**ABOUT THIS TASK**
Look for "positivity" in every line of the listing. Copy the lines that have it.

**ENTRIES SUPPLIED**

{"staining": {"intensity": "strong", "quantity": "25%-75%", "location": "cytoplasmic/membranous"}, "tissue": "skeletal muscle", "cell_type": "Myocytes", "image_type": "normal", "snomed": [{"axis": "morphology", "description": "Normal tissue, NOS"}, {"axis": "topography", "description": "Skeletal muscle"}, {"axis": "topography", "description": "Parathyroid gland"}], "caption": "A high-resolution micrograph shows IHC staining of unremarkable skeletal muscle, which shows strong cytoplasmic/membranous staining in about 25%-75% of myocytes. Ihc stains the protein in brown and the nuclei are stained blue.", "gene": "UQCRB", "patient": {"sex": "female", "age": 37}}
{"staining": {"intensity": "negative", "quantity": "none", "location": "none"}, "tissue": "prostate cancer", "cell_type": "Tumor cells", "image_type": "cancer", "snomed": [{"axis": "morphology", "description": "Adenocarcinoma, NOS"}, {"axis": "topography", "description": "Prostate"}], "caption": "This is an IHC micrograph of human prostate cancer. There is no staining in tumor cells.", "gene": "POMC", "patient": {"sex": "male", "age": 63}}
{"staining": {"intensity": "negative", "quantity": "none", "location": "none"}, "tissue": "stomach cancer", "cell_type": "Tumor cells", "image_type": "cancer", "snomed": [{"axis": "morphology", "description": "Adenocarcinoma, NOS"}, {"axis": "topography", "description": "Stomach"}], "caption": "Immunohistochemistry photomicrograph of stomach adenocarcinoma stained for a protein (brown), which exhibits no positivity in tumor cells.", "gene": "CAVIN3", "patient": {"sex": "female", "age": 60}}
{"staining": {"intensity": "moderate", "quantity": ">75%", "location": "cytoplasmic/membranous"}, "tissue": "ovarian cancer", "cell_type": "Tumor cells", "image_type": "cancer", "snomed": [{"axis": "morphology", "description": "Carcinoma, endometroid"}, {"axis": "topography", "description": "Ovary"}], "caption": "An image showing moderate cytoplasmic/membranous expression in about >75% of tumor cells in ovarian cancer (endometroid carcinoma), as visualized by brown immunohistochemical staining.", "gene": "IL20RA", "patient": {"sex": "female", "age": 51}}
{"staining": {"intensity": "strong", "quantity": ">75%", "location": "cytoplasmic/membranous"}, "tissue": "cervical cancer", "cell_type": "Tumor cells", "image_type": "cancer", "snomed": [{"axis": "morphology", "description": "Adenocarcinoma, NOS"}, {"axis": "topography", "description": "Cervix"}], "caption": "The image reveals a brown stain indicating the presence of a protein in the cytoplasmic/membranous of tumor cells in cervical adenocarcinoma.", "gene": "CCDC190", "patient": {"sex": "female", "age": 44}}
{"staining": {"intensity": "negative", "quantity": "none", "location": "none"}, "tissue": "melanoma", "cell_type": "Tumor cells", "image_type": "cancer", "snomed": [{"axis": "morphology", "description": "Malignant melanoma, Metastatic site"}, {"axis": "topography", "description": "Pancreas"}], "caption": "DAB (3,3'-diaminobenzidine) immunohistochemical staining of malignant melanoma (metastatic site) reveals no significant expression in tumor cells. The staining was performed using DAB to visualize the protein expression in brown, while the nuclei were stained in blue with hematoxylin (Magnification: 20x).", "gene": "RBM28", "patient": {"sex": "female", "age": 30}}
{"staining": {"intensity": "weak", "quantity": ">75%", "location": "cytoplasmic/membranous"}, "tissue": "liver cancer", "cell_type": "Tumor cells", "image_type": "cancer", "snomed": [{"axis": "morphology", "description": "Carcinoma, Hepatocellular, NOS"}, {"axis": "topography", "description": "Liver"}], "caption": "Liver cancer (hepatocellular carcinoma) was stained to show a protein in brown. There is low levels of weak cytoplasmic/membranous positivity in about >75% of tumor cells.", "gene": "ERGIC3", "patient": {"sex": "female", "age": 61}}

**EXERCISE SOLUTION**
{"staining": {"intensity": "negative", "quantity": "none", "location": "none"}, "tissue": "stomach cancer", "cell_type": "Tumor cells", "image_type": "cancer", "snomed": [{"axis": "morphology", "description": "Adenocarcinoma, NOS"}, {"axis": "topography", "description": "Stomach"}], "caption": "Immunohistochemistry photomicrograph of stomach adenocarcinoma stained for a protein (brown), which exhibits no positivity in tumor cells.", "gene": "CAVIN3", "patient": {"sex": "female", "age": 60}}
{"staining": {"intensity": "weak", "quantity": ">75%", "location": "cytoplasmic/membranous"}, "tissue": "liver cancer", "cell_type": "Tumor cells", "image_type": "cancer", "snomed": [{"axis": "morphology", "description": "Carcinoma, Hepatocellular, NOS"}, {"axis": "topography", "description": "Liver"}], "caption": "Liver cancer (hepatocellular carcinoma) was stained to show a protein in brown. There is low levels of weak cytoplasmic/membranous positivity in about >75% of tumor cells.", "gene": "ERGIC3", "patient": {"sex": "female", "age": 61}}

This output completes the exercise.